# Page excerpt
_____
Hello fellow stepmoms!
Reading your stories helps me feel a little less isolated. Yet, reading your stories frightens me. Just like each of you, I too want my relationship with my boyfriend to grow stronger. I continue praying for closeness between me and my "stepsons" (ages 9, 12, 15, 17). There are times when we feel like a family, but very often I feel pushed away by hurtful words and actions. When I am feel excluded from his family, I often wish I had a child of my own. At least I would have someone who I could freely love and feel connected to. The boys will often reject my attention and especially my affection. I have done a lot of crying over the past 3 plus years. My boyfriend is a good man. He is a very loving and dedicated father. I just wish that he would take time to consider how difficult it is to be in my position. I provide his children with a loving home. They are blessed with having all of their physical and emotional needs met. They all accept the role I play in providing everything a "wife" and "mother" is expected to provide, but when it comes to accepting suggestions about making responsible choices it falls on deaf ears. The boys live with us 5 out of 7 days. I feel as though I have full responsbility for the boys (I'm a school teacher, so they spend the summers with me) with very little authority. The boys don't always listen very well. I try to be gentle in my approach because I don't want to push them away. My greatest disappointment is that I feel last. I put everyone's needs above mine. Sadly, my boyfriend has made me last also. We rarely spend time alone together. After three years of dating we finally got away alone for two days this past summer (the boys went on vacation with their mom). He feels guilty if he spends time alone with me. He doesn't want to miss out on being with his boys. I thought by now he would have gotten past some of these feelings. The hardest part of my journey was knowing he was still in love with his ex-wife. It wasn't until this past year that I believe he finally reconciled his feelings toward his ex wife. I don't know how i've managed to stay in this relationsip without losing my mind. I just pray that the "promised land" that Ron talks about can become a reality for me and my step family. I pray for a strong and lasting relationship with my boyfriend and his boys.
_____
# Stated goal A
Answer these questions about the stepfamily post, one per line:
(i) What ages are the boys?
(ii) How many days a week do the boys live with the couple?
(iii) How long was the couple's trip alone this past summer?
The listing that comes next is unrelated to the stepfamily post.

Data items
_____
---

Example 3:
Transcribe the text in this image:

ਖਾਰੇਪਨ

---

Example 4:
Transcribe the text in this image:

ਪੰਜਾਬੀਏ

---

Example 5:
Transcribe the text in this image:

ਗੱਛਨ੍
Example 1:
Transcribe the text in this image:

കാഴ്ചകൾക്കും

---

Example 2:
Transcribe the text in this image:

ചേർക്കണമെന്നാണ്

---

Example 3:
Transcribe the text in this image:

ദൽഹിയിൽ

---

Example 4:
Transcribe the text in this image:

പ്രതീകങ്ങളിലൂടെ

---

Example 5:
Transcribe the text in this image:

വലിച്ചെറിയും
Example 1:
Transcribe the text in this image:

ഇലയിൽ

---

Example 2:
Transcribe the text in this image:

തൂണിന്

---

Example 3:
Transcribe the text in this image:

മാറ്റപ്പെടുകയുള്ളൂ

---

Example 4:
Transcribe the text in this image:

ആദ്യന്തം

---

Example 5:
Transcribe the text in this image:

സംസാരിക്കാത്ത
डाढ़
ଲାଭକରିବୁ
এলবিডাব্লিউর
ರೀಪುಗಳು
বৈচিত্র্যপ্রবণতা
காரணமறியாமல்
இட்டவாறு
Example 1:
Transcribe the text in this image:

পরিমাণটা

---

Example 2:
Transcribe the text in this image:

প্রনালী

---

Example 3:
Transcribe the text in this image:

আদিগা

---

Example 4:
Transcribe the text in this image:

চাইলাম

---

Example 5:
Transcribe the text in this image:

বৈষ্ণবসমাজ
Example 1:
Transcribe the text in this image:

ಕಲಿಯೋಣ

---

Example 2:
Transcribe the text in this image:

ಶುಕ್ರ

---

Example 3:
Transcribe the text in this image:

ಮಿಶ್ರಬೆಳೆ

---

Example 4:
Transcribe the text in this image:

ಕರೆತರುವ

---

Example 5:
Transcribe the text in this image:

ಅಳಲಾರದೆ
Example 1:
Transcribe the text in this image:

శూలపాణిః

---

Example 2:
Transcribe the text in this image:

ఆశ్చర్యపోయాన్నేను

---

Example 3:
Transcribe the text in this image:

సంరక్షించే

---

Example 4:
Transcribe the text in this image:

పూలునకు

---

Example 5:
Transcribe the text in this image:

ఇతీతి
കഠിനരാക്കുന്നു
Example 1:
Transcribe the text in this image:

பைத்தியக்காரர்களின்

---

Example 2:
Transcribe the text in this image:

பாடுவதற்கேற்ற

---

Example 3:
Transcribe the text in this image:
_____
# Stated goal B
Copy the listing from its first line up to and including the line with "ఆశ్చర్యపోయాన్నేను".

# Exercise output A
(i) 9, 12, 15, and 17
(ii) 5 out of 7 days
(iii) Two days

# Exercise output B
---

Example 3:
Transcribe the text in this image:

ਖਾਰੇਪਨ

---

Example 4:
Transcribe the text in this image:

ਪੰਜਾਬੀਏ

---

Example 5:
Transcribe the text in this image:

ਗੱਛਨ੍
Example 1:
Transcribe the text in this image:

കാഴ്ചകൾക്കും

---

Example 2:
Transcribe the text in this image:

ചേർക്കണമെന്നാണ്

---

Example 3:
Transcribe the text in this image:

ദൽഹിയിൽ

---

Example 4:
Transcribe the text in this image:

പ്രതീകങ്ങളിലൂടെ

---

Example 5:
Transcribe the text in this image:

വലിച്ചെറിയും
Example 1:
Transcribe the text in this image:

ഇലയിൽ

---

Example 2:
Transcribe the text in this image:

തൂണിന്

---

Example 3:
Transcribe the text in this image:

മാറ്റപ്പെടുകയുള്ളൂ

---

Example 4:
Transcribe the text in this image:

ആദ്യന്തം

---

Example 5:
Transcribe the text in this image:

സംസാരിക്കാത്ത
डाढ़
ଲାଭକରିବୁ
এলবিডাব্লিউর
ರೀಪುಗಳು
বৈচিত্র্যপ্রবণতা
காரணமறியாமல்
இட்டவாறு
Example 1:
Transcribe the text in this image:

পরিমাণটা

---

Example 2:
Transcribe the text in this image:

প্রনালী

---

Example 3:
Transcribe the text in this image:

আদিগা

---

Example 4:
Transcribe the text in this image:

চাইলাম

---

Example 5:
Transcribe the text in this image:

বৈষ্ণবসমাজ
Example 1:
Transcribe the text in this image:

ಕಲಿಯೋಣ

---

Example 2:
Transcribe the text in this image:

ಶುಕ್ರ

---

Example 3:
Transcribe the text in this image:

ಮಿಶ್ರಬೆಳೆ

---

Example 4:
Transcribe the text in this image:

ಕರೆತರುವ

---

Example 5:
Transcribe the text in this image:

ಅಳಲಾರದೆ
Example 1:
Transcribe the text in this image:

శూలపాణిః

---

Example 2:
Transcribe the text in this image:

ఆశ్చర్యపోయాన్నేను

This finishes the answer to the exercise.